▶ [GIVEN PASSAGE]
════════════════

If you're extrapolating it to the value of their other offerings then intent matters a little. An intentional scammer is going to offer bunches of scams and fail to cultivate real value. Someone who values themselves highly in a genuine way is going to attempt to offer good value even if they tend to overprice some of it, so the correlation between offerings will be weaker.
If you're extrapolating that to the value of their character, then intent matters a lot. If person A offers a bad product unintentionally, then you can't conclude they're a bad person, while if they do it intentionally then they are.
So if two people, A and B, have free videos offering advice, and then paid videos and services offering more detailed advice and individual attention for a cost, and person A is a known scammer and person B is not, you should probably avoid even the free videos from person A, because they're optimizing for advertising the scam and getting money rather than being genuinely useful, while person B is likely to offer more genuine advice in their free videos, because they believe the value of their product can speak for itself.

════════════════

▶ [RECORDED DATA]
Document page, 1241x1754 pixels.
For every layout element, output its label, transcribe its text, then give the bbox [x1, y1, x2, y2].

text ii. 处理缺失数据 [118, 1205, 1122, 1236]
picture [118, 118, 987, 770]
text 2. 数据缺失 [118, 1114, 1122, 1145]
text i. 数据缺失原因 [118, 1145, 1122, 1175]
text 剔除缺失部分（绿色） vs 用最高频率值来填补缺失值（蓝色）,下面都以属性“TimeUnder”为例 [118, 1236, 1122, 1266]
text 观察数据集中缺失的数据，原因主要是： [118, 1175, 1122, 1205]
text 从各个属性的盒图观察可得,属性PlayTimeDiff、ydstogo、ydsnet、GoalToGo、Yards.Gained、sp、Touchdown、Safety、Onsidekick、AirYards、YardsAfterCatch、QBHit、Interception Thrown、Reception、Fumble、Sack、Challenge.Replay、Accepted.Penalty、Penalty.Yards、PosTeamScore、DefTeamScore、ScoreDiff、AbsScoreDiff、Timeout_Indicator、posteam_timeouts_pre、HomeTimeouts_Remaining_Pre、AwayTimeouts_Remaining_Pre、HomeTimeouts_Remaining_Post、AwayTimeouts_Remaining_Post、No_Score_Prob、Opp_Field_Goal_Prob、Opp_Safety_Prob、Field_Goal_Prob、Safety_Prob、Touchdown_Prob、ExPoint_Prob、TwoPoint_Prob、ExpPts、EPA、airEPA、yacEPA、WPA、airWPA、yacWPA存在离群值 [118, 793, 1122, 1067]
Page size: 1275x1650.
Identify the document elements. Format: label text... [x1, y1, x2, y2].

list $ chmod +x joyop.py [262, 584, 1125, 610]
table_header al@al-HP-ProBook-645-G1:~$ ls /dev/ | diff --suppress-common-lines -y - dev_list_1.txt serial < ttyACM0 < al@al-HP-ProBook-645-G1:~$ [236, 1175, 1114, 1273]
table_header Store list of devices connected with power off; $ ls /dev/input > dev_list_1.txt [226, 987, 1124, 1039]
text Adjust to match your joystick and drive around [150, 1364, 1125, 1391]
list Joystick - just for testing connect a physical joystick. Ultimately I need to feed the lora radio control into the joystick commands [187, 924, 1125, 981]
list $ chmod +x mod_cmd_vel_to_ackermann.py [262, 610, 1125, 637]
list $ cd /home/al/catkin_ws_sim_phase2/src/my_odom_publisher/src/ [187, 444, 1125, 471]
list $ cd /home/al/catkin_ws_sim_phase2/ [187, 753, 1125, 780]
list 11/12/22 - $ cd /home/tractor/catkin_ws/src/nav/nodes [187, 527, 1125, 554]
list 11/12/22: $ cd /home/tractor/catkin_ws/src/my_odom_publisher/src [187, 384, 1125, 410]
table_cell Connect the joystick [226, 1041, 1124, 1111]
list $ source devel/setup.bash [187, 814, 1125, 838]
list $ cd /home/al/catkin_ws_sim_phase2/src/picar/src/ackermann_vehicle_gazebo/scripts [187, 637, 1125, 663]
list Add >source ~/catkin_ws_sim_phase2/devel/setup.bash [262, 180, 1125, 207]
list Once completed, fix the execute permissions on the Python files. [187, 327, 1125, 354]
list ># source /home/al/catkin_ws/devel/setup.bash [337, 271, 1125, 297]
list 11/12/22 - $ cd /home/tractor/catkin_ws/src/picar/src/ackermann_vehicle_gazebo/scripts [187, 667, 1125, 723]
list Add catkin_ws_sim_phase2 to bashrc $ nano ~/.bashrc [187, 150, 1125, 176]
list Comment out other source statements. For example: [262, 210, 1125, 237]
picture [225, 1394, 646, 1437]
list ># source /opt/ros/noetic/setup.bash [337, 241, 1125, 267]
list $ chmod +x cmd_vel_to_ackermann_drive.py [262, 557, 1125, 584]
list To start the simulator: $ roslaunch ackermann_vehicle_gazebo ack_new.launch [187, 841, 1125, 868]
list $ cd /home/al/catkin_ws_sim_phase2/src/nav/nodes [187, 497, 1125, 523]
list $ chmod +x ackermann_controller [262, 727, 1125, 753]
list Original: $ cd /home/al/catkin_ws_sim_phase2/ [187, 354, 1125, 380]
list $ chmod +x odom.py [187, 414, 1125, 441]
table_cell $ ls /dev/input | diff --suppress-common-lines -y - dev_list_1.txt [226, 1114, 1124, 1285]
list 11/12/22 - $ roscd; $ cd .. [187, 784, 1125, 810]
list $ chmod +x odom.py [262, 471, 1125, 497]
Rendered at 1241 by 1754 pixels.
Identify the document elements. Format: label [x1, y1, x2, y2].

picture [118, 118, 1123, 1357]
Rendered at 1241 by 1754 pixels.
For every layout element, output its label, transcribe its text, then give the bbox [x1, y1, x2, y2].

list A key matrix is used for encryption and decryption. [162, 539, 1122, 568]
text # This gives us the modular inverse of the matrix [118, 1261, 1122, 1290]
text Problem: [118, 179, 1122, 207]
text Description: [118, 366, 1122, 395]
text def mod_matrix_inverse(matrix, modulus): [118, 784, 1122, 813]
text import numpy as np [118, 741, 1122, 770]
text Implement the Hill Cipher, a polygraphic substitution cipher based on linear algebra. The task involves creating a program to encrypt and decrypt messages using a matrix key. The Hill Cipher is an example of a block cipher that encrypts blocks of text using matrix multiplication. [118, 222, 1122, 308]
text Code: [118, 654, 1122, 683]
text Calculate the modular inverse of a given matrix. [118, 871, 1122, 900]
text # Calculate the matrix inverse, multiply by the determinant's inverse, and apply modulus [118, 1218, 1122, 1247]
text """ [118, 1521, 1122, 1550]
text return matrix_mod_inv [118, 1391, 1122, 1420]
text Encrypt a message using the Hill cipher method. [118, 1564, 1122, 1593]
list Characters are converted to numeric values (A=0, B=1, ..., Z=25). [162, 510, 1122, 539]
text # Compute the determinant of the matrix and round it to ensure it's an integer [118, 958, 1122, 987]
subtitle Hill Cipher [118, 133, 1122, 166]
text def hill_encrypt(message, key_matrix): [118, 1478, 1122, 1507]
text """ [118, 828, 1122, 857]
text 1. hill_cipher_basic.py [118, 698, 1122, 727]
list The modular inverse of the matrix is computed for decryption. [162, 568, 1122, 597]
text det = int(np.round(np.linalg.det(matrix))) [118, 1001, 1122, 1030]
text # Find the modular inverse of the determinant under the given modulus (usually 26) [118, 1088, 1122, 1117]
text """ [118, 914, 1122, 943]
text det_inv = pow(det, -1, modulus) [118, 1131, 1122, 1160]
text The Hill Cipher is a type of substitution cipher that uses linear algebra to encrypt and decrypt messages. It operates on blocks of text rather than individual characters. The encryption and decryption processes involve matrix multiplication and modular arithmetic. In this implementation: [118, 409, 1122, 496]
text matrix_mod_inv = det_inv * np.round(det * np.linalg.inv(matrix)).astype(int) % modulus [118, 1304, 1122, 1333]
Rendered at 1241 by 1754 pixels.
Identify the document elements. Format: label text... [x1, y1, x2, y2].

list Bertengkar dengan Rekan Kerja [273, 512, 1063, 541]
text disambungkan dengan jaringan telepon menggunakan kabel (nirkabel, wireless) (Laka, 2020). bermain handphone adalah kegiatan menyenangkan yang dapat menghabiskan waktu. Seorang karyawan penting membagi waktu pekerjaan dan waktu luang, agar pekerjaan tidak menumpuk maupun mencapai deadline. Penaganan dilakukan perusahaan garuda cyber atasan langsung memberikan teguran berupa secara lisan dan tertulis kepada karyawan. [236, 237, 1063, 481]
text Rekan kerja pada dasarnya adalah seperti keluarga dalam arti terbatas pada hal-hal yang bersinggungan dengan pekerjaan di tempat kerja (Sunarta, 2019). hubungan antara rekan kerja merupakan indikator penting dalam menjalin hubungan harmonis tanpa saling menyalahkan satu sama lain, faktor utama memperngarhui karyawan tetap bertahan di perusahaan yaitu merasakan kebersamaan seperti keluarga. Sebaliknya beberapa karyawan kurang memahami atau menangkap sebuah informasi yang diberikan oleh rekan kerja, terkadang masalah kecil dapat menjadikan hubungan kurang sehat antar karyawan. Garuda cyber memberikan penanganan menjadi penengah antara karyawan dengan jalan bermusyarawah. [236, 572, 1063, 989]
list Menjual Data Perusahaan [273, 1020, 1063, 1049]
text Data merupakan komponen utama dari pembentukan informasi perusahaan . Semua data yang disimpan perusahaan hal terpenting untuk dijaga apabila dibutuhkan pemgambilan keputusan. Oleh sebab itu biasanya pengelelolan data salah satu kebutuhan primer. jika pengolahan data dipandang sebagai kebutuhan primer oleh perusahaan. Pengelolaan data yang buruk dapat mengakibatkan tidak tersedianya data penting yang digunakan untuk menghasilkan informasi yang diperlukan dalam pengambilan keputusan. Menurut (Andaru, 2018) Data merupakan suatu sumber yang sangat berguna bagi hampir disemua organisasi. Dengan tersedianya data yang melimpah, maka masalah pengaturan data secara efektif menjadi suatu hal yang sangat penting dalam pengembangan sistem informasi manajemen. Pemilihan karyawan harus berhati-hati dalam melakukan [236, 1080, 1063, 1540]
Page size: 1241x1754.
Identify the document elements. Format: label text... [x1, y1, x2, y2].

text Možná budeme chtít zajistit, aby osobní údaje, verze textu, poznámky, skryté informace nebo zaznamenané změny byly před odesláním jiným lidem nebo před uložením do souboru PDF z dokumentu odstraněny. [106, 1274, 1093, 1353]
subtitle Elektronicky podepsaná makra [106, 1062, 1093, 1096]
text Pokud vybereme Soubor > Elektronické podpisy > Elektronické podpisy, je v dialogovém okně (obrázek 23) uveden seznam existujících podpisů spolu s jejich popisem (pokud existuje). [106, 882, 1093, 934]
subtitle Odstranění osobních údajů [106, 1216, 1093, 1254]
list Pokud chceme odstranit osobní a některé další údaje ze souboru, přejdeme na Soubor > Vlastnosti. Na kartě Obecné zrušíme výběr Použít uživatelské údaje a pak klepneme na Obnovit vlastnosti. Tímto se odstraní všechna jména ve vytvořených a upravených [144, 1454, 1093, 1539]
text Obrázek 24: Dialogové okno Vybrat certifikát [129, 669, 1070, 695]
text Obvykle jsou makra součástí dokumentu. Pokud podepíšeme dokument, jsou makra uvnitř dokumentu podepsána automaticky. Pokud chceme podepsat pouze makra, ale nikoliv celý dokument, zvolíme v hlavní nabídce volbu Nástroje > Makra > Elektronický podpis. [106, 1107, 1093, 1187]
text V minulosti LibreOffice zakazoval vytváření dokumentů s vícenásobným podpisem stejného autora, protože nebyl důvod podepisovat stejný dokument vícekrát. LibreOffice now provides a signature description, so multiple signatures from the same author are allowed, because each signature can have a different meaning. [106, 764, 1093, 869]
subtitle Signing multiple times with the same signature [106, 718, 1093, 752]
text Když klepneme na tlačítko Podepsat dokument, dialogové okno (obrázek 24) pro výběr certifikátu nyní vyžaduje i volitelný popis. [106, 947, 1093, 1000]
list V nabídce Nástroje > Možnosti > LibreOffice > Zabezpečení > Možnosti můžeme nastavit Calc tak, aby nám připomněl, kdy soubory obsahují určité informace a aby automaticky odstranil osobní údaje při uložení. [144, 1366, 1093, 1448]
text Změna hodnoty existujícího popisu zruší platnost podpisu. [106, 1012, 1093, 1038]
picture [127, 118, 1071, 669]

════════════════

▶ [ACTIONS TO TAKE]
**a.** Translate this sentence from the passage on intent and scams into Spanish: "If you're extrapolating that to the value of their character, then intent matters a lot."
**b.** According to the passage on intent and scams, why should you probably avoid even the free videos from person A?

▶ [THE RESPONSES]
**a.** Si lo extrapolas al valor de su carácter, entonces la intención importa mucho.

**b.** Because person A is optimizing for advertising the scam and getting money rather than being genuinely useful.